Alternately, you could encrypt your public key ID with the public key 
of the recipient instead of sending it in the clear.  This doesn't 
require you to public-key-encrypt every time because you can re-use the 
encrypted message every time after the first time.  Nor does it require 
the receiver to public-key-decrypt every time because they don't need 
to use it unless they are missing the session key and need to generate 
a new one.  It does add 128 bytes, a bit more implementation work.  
(Note: needs salt.)

How much work is it to implement this proposal:

Pretty easy.  Here is a description of all the necessary pieces:

  * Add the sender public key ID in the clear to the beginning of 
messages is easy, especially if we can break backwards-compatibility.  
Even if we want to implement backwards compatibility it shouldn't be 
very tricky.

  * Change the current UnknownSession-handler code in 
CryptoCommsHandler.  Instead of sending a message back down the current 
TCP pipe, instead it sets a flag on that peer  -- "needs session 
resent" -- and then sends a "session" message via the normal 
egtp.Node.send() interface.  The "session" message includes the session 
info for your current preferred session.  You don't generate a new 
session unless of course you currently have none.  The "needs session 
resent" flag is actually implemented by stuffing a "full public key 
header" into counterparty_map[peerId][3] in mesgen.py.  mesgen.py will 
then include a full public key header next time you send to that 
counterparty.  Double-check that mesgen.py does this correctly.
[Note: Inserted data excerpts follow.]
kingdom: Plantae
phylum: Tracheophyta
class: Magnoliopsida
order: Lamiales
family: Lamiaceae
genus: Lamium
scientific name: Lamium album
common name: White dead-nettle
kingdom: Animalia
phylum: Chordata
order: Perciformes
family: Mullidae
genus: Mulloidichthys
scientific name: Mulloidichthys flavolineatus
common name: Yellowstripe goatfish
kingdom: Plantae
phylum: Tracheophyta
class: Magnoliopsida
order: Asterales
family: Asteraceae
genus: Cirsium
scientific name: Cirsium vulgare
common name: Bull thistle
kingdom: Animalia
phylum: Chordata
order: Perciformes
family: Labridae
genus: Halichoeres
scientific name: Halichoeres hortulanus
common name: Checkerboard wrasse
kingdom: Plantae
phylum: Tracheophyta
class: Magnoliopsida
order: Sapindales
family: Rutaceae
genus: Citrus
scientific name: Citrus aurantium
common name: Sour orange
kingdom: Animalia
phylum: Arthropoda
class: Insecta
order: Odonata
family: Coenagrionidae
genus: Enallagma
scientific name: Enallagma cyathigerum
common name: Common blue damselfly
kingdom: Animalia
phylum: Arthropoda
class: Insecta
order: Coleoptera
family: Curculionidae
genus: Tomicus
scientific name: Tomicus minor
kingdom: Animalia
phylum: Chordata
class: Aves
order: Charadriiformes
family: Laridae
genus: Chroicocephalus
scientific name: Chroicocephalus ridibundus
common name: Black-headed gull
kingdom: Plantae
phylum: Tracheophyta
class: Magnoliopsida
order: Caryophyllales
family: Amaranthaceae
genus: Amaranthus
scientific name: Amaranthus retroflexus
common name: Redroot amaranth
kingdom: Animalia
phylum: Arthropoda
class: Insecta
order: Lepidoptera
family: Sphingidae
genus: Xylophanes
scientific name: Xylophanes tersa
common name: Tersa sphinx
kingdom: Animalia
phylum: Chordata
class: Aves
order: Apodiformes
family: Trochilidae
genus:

  * Make the "session_id" elements of the "counterparty_map" keys be 
lists of session_ids instead of individual session ids.  Make each 
session_id in that list appear as a key in "session_map".  Make the 
lists of session_ids be ordered, so that the first item in the list is 
the one you use when sending outgoing messages, and the one that you 
use when sending a "session" message.  Newly generated session_ids get 
inserted into the 0'th item, and when that happens delete any items 
greater than the 10th item.  (Or some such number.)

I think that will do it!

What do you think of this proposal, baka?